» **PAGE TEXT**:
**********
Rushdie

Salman Rushdie during a lecture. Alexander Baxevanis (Wikimedia Commons).

A short phrase came to my mind once I saw – much with shock, but not surprise – that Salman Rushdie, the excellent novelist and free speech champion responsible for The Satanic Verses, an atypical work so remarkable and ingenious that it led Iran’s then Supreme Leader, Ayatollah Khomeini, to issue a fatwa for Rushdie’s execution, had been stabbed ten times by an American citizen and extremist sympathizer in an apparent assassination attempt. The phrase, which I repeat to myself through daily reminders, is simple: the mouth is mightier than the musket – although, perhaps it is better said that, regarding Rushdie, the pen is more potent than the sword:

        Despite an entire country’s efforts towards capturing and executing him, Rushdie – although placed under protection, receiving 24/7 security from members of London’s special police unit, and assuming a fake name – continued to defend his novel, concurrently making himself an international symbol of free speech and a fierce proponent of free thought, however offensive it is: in a BBC interview following Khomeini’s fatwa, announced on February 14th, the day of the funeral for Rushdie’s friend, he responded, saying, “Frankly, I wish I had written a more critical book.”
**********
» **COLLECTED DATA**:
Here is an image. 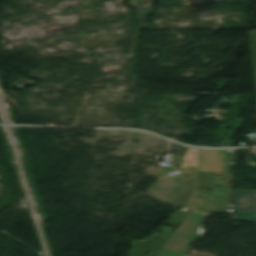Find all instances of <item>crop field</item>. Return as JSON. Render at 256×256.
**********
» **WHAT YOU NEED TO DO**: Pick up the essay on Salman Rushdie after its final sentence and keep writing it.

» **REPLY**:
I first heard of Rushdie while reading Christopher Hitchens’ “Assassins of the Mind” on Vanity Fair, which excoriated fundamentalist Islam’s targeted violence, acted and threatened, against Salman Rushdie and fellow writers. Hitchens, a proud opponent of fundamentalist Islam and Christianity, criticizes the “climate where every publisher and editor and politician has to weigh in advance the possibility of violent Muslim reprisal,” referencing the assault on Rushdie, his editors and translators, and others who speak against or whose work offends fundamentalist Muslim thought.

Hitchens recounted Rushdie’s pure intelligence and craft, remarking on his enamour with The Moor’s Last Sigh, a portrait of Bombay portrayed before its controversial name change to Mumbai, and Midnight’s Children, the first piece to bring Rushdie international fame. Indeed, at that point, I had yet to read any of his novels or essays.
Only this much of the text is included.